A bill to provide a modest revolving loan fund for Texas ports had smooth sailing through the Senate Transportation Committee last week, setting it on a positive course as it heads to the full Senate for consideration.
Senate Bill 28, sponsored by Sen. Brandon Creighton, R-Conroe, puts action behind a port study completed by the Texas Department of Transportation task force since the 2015 legislative session ended. The bill, which passed through the Senate committee with an 8-0 vote, designates as much as $20 million per year to supplement existing dredging and road projects around state ports.
The bill carries some weight, considering how important exports are to the state's economy. According to the Texas Ports Association, Texas is the nation’s biggest exporting state, with 563 million tons of cargo traveling through Texas ports each year. The industry is tied to 1.5 million jobs and $369 billion annually in economic activity in Texas, which has worried officials in many Texas cities considering the Trump administration's campaign promise to renegotiate the North American Free Trade Agreement (NAFTA).
Freeport, about 60 miles south of Houston, is positioning itself as part of the feeder system of cargo movement spurred by the newly expanded Panama Canal, said Port of Freeport CEO Phyllis Saathoff.
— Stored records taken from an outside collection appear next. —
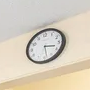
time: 3:28
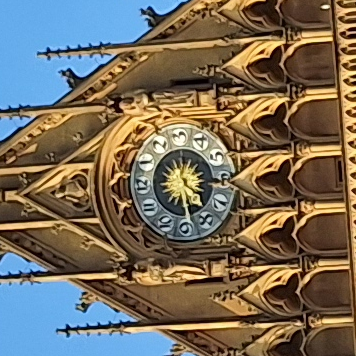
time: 12:28
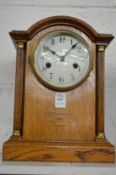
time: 10:07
The Port of Freeport, created in 1927, opened a new container terminal in 2014. A major dredging project, to take the port from 45 to 55 feet in depth to accommodate larger container ships, is expected to start in two years, potentially doubling or even tripling container traffic, as the Container News noted in a 2016 report.
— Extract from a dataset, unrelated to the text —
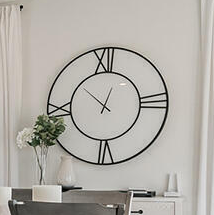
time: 12:52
“It takes more than a decade to get authorized,” Saathoff said of the project. “Any state assistance is going to be appreciated.”
The Texas Department of Transportation would be charged with administering the loan fund if Creighton’s bill passes both chambers. According to the bill, only those dredging projects approved by the U.S. Army Corps of Engineers would be eligible for the funding.
Sen. Juan “Chuy” Hinojosa, D-McAllen, said the funding of port expansion will be critical to future trade. Right now, Mexico is adding a super highway from the country’s west to east coast, simply to take advantage of cheaper transportation options on the east coast, he said.
“This is really going in the right direction to improve and help the ports,” Hinojosa said. “With the Panama Canal, there will be a slew of increases in private products.”
Lobbyist Keith Strama, representing the Sabine-Neches Navigation District, called the revolving loan fund an “elegant” solution to infrastructure needs.
“We can pay for it, but we don’t necessarily have the tax base to pay for it immediately,” Strama said. “With access to state money, we can pay it back over time.”